Pasaba entre su abrigo gris, ese donde siempre habitaba, lo hacía frente a la casa por la misma calle de las protestas y las carreras de los estudiantes universitarios perseguidos por la policía con sus agresivos cascos y sus gases de las lágrimas, eran los mismos estudiantes de la canción, aquellos que por un fragor de místico periodo juvenil fueron dueños interinos de varias manzanas a la redonda, insistiendo en la vida y en la educación. Los gritos a coro, los grafitis y las pancartas hablaban de lo mismo y reclamaban derechos que aún hoy, después de cincuenta años siguen siendo negados; es posible que el poeta anduviera fraguando versos o simplemente contemplara el mediodía o tal vez las flores de los antejardínes de la época.
Su cuerpo grande se desplazaba sin prisa por el vecindario con una bufanda al cuello para apaciguar las palabras que seguramente querían escapar de pronto. Su escaso cabello blanco se ensortijaba levemente levantándose rebelde hacia los lados.
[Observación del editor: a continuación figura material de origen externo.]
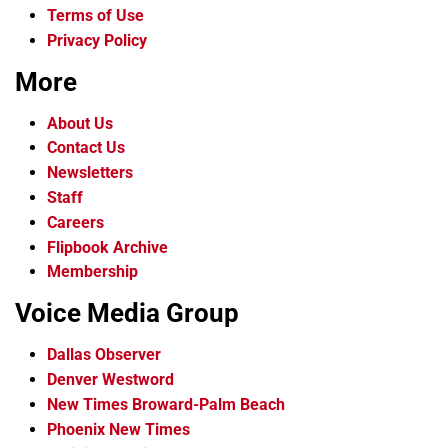
Terms of Use
Privacy Policy
More
About Us
Contact Us
Newsletters
Staff
Careers
Flipbook Archive
Membership
Voice Media Group
Dallas Observer
Denver Westword
New Times Broward-Palm Beach
Phoenix New Times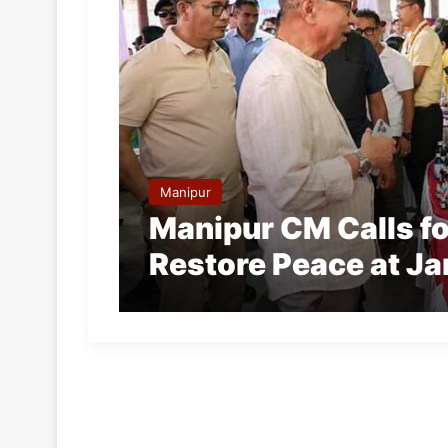
Manipur
Manipur CM Calls fo
Restore Peace at Ja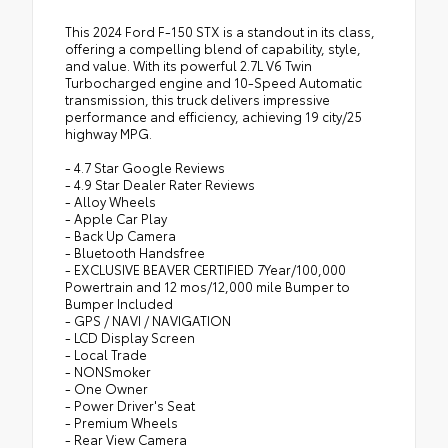
This 2024 Ford F-150 STX is a standout in its class,
offering a compelling blend of capability, style,
and value. With its powerful 2.7L V6 Twin
Turbocharged engine and 10-Speed Automatic
transmission, this truck delivers impressive
performance and efficiency, achieving 19 city/25
highway MPG.
- 4.7 Star Google Reviews
- 4.9 Star Dealer Rater Reviews
- Alloy Wheels
- Apple Car Play
- Back Up Camera
- Bluetooth Handsfree
- EXCLUSIVE BEAVER CERTIFIED 7Year/100,000
Powertrain and 12 mos/12,000 mile Bumper to
Bumper Included
- GPS / NAVI / NAVIGATION
- LCD Display Screen
- Local Trade
- NONSmoker
- One Owner
- Power Driver's Seat
- Premium Wheels
- Rear View Camera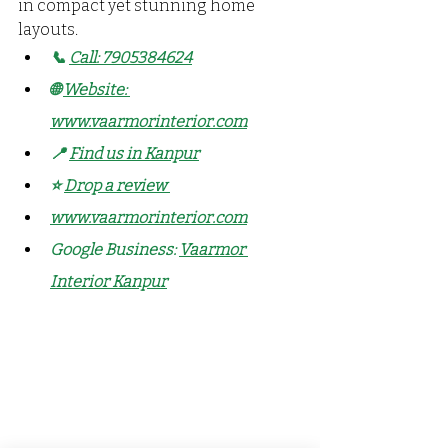
in compact yet stunning home 
layouts.
📞 
Call: 7905384624
🌐 
Website: 
www.vaarmorinterior.com
📍 
Find us in Kanpur
⭐ 
Drop a review
www.vaarmorinterior.com
Google Business: 
Vaarmor 
Interior Kanpur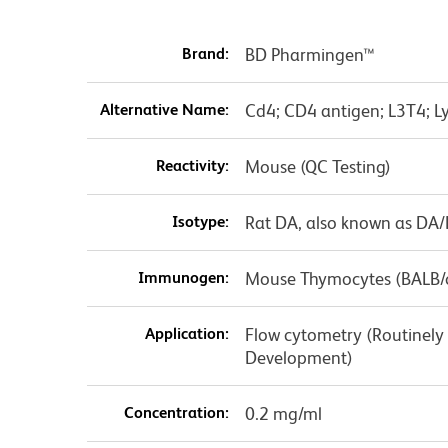
Brand:
BD Pharmingen™
Alternative Name:
Cd4; CD4 antigen; L3T4; Ly
Reactivity:
Mouse (QC Testing)
Isotype:
Rat DA, also known as DA
Immunogen:
Mouse Thymocytes (BALB/
Application:
Flow cytometry (Routinely
Development)
Concentration:
0.2 mg/ml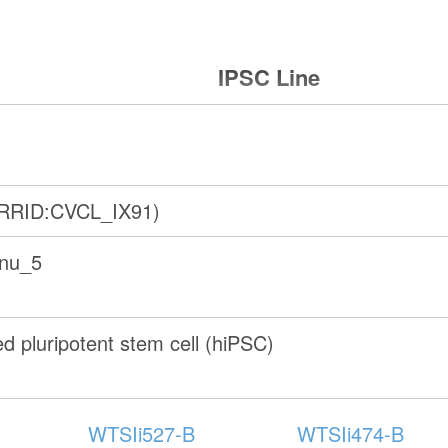
IPSC Line
(RRID:CVCL_IX91)
anu_5
 pluripotent stem cell (hiPSC)
WTSIi527-B
WTSIi474-B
El hombre caminaba buscando nombrar la flor para su pecho, la margarita o la rosa enajenada, siempre persiguiendo la quimera de un aire puro, de un racimo de agua para calmar la sed de su ninfa deseada y yo lo veía pasar imaginando que él pensaba en Teresa y su frente que abarcaba el helado y azul tapiz de la sabana o que escudriñaba en la pausa de sus pasos un motivo para, al llegar al insomnio de su casa, entintando su pluma enamorada, escribir a piedra y cielo algún nuevo poema embelesado.